General Motors could really use a big victory to show that it is on the mend. So far the company is having a hard time gaining traction in the marketplace.
CEO Frederick A. "Fritz" Henderson gave a 90-day update on GM's progress, in which the biggest news was the departure of North American sales vice-president Mark LaNeve. Henderson said LaNeve was leaving the auto industry, but he didn't specify where he was going.
It's easy to see why LaNeve is leaving. When GM emerged from bankruptcy on July 10, LaNeve lost oversight of marketing to Vice-Chairman Robert A. Lutz. LaNeve was not fired, company officials say. But he and GM executives have been facing serious pressure from the new board of directors to expand market share, which has fallen to 19.6%—from 22.3% this time last year—despite a slew of newly designed vehicles.
Henderson was blunt: "We're not satisfied with our market performance."
Losing brands with 3% market shareThe real problem is that just as GM is unveiling new models—many to plaudits from the motoring press—the company's image has been battered by last summer's bankruptcy and the fact that when the company emerged, the government had 60% ownership. "That's the open issue," says James N. Hall, principal of auto consulting firm 2953 Analytics. "How tainted is the company by taking government money?"
It will certainly weigh on Henderson's chances of reaching new Chairman Ed Whitacre's goal of surpassing 20% market share next year. That may not seem like a stretch from today's performance. But consider that GM is either selling or winding down Hummer, Saturn, Saab, and Pontiac—brands that collectively account for almost 3% of the U.S. market. Retaining that share depends on how well GM's mainstream Chevrolet brand can retain Pontiac and Saturn customers, Hall says.
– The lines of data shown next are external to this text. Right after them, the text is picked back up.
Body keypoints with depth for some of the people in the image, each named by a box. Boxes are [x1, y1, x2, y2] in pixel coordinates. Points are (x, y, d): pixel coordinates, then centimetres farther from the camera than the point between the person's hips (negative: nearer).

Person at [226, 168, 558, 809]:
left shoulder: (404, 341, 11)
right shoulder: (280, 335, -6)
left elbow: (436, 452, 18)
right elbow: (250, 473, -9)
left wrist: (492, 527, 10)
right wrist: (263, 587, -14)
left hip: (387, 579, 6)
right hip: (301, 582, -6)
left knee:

Henderson knows he has a challenge. One Treasury Dept. official said Henderson probably has until the end of the year to show enough progress to win over the new board. If he doesn't, then they may begin to consider someone else for the job. Henderson knows he needs to show traction in the near term and growth over time. "I view this as a sprint and a marathon," he said Wednesday.
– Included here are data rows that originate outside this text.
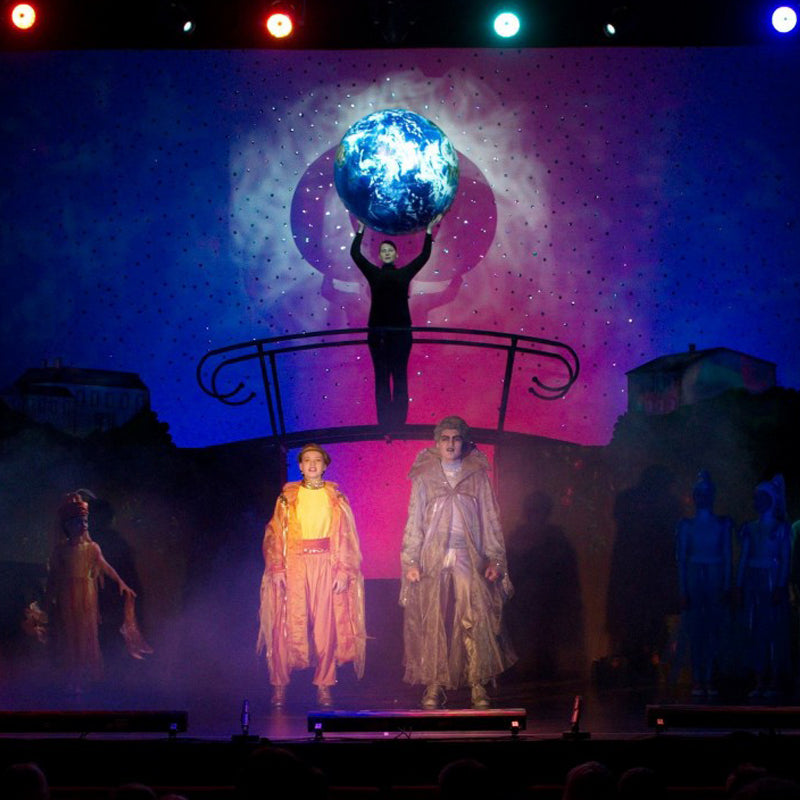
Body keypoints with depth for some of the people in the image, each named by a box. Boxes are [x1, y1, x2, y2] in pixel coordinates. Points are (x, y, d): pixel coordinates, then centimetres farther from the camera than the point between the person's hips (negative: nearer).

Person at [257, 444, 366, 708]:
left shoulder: (335, 498, 10)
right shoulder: (287, 497, 9)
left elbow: (345, 536, 6)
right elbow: (276, 533, 6)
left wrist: (343, 570, -5)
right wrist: (277, 568, -6)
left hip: (326, 565, 0)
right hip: (294, 564, 0)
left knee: (326, 625, -3)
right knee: (288, 624, -7)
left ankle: (324, 686, 4)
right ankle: (279, 685, -3)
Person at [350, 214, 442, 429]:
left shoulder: (404, 273, 9)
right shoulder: (374, 273, 10)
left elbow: (424, 256, 8)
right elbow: (355, 253, 5)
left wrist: (429, 231, 4)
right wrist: (360, 229, 4)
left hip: (401, 331, 0)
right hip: (378, 331, 0)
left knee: (400, 376, 1)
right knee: (381, 377, 2)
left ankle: (399, 421, 4)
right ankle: (384, 422, 5)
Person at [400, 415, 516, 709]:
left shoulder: (478, 477, 11)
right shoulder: (424, 478, 11)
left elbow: (490, 520, 10)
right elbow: (413, 522, 9)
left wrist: (495, 559, 1)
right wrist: (410, 561, -1)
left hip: (470, 560, 0)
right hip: (432, 560, 0)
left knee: (475, 620, -10)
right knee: (432, 624, -4)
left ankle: (479, 687, -8)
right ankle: (434, 687, 0)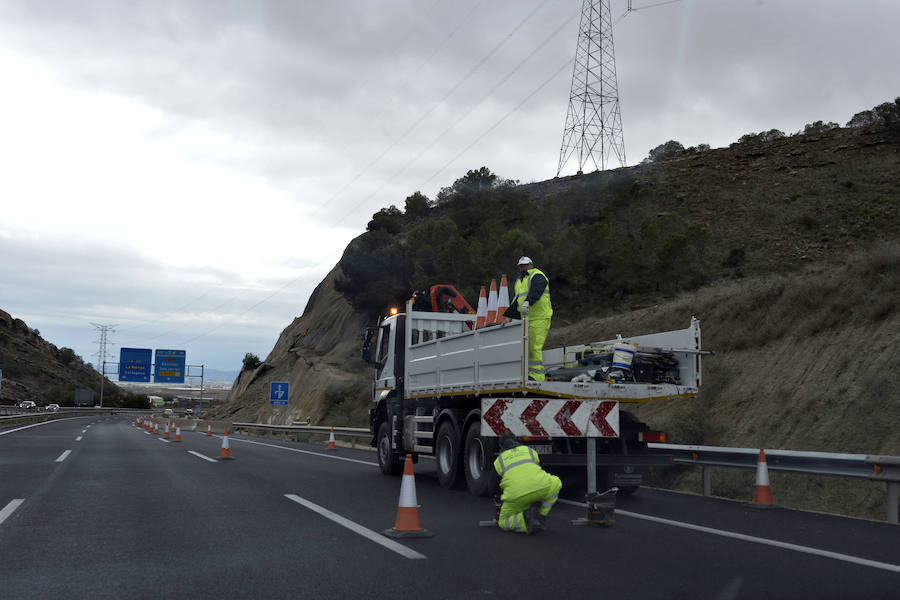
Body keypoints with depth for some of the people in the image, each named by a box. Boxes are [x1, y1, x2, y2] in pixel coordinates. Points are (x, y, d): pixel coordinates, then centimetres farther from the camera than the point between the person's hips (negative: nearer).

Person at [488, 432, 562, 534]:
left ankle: (525, 520, -9)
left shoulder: (499, 460, 27)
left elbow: (492, 488, 32)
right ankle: (540, 516, 18)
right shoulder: (530, 451, 30)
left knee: (503, 523, 22)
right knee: (556, 483, 33)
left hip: (516, 496, 0)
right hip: (540, 487, 0)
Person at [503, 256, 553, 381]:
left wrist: (527, 302, -43)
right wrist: (508, 317, 27)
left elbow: (535, 291, -25)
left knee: (535, 347, -14)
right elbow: (516, 301, 30)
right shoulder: (519, 281, 24)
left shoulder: (537, 276, -4)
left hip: (539, 319, -8)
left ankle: (537, 375, -13)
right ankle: (530, 374, 3)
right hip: (526, 319, 8)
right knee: (526, 348, 2)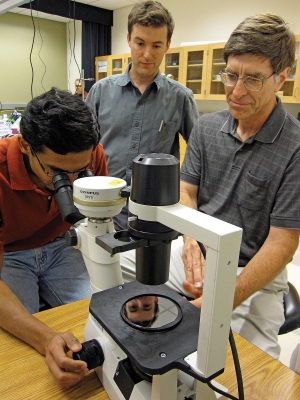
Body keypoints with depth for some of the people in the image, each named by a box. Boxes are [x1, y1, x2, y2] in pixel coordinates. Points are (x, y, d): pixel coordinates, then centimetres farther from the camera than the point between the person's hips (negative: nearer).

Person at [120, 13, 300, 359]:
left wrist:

There are some good signs, though. While GM's market share is down to 19.6%, that is still higher than the 18.5% target in GM's recovery plan. That plan and target were accepted by the Treasury Dept. when the Feds approved upwards of $50 billion of loans to GM.
some new models sell more—for moreHenderson also said that GM is meeting cash-flow targets, but he won't give any financial results until next month.
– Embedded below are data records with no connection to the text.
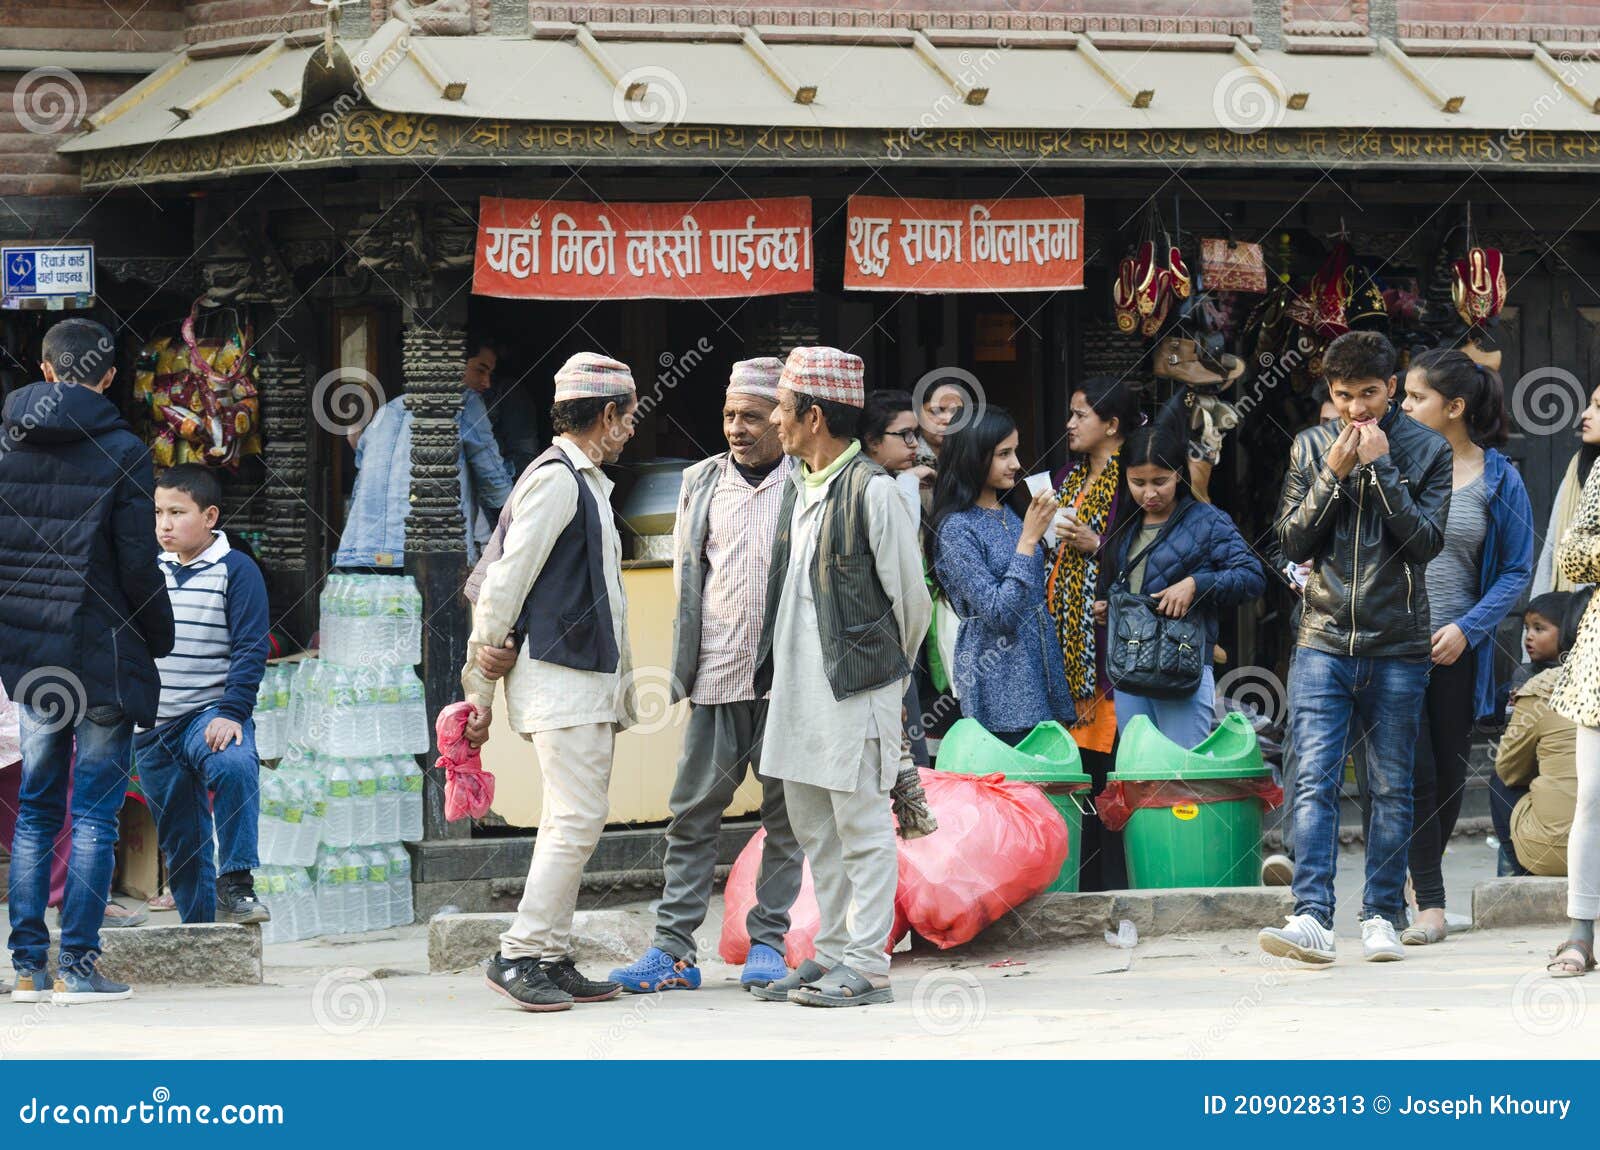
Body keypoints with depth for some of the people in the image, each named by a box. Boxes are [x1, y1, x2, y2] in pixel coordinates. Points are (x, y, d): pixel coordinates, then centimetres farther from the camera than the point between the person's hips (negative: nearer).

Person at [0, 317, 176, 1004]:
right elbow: (138, 565, -10)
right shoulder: (121, 451, -9)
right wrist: (161, 639, 4)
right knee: (94, 817, 1)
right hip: (103, 653, -4)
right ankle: (78, 967, -1)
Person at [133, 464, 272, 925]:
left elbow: (252, 647, -9)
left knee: (235, 767, -37)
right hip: (149, 727, 5)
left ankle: (235, 883, -30)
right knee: (179, 842, 7)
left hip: (210, 713, -5)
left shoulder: (235, 571, -4)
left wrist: (231, 712, -19)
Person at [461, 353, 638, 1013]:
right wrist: (480, 688, -13)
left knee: (574, 823, 8)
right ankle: (520, 955, -12)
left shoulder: (586, 483, 22)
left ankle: (554, 961, 10)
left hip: (589, 679, 10)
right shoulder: (554, 479, -10)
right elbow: (505, 585, -13)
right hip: (558, 678, -10)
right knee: (577, 820, -14)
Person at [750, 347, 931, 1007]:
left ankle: (867, 966, -1)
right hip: (799, 683, 9)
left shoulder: (870, 490, -12)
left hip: (856, 686, -9)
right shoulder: (797, 488, 13)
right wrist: (775, 668, 17)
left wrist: (885, 669, 7)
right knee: (813, 825, 13)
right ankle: (833, 953, 21)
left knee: (862, 825, -4)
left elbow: (910, 596, -6)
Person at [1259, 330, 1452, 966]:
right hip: (1323, 642, 1)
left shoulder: (1428, 451, 3)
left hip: (1398, 646, -1)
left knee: (1391, 788, 4)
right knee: (1314, 782, -10)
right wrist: (1335, 476, -8)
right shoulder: (1310, 447, 8)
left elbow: (1425, 540, -7)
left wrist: (1381, 469, -12)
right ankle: (1312, 918, -17)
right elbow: (1292, 542, 3)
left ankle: (1382, 917, 11)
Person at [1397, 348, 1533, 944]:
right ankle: (1429, 903, -5)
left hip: (1455, 650, 1)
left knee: (1449, 772, 9)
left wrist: (1467, 629, -10)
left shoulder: (1498, 480, -1)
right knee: (1415, 771, -9)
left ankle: (1423, 874, 30)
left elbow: (1517, 572, 2)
The best sign for GM is that its newest vehicles are selling at higher prices than GMÂs previous models, and some of them are selling in greater numbers. The new Buick LaCrosse, which went on sale this summer, sells for $31,000—$7,200 more than the old LaCrosse it just replaced. The brand new Chevy Equinox crossover SUV fetches an average price of $25,600, which is $3,300 more than its predecessor sold for. The Equinox also sells at twice the volume of the old model.
The Chevy Camaro is also outselling its rival, the Ford (F) Mustang, and getting higher prices. Chevy sold almost 8,000 Camaros last month, compared with about 5,000 Mustangs moved.
Henderson didn't say who will take over for LaNeve, but it will be an important choice. GM insiders say the candidate will probably come from inside. Just as it's hard to lure customers post-bankruptcy, it is proving to be difficult to snare talent as well. Henderson said the company would like to bring in outsiders for a variety of jobs, but until the government clarifies how executives are paid, it will be tough to do that.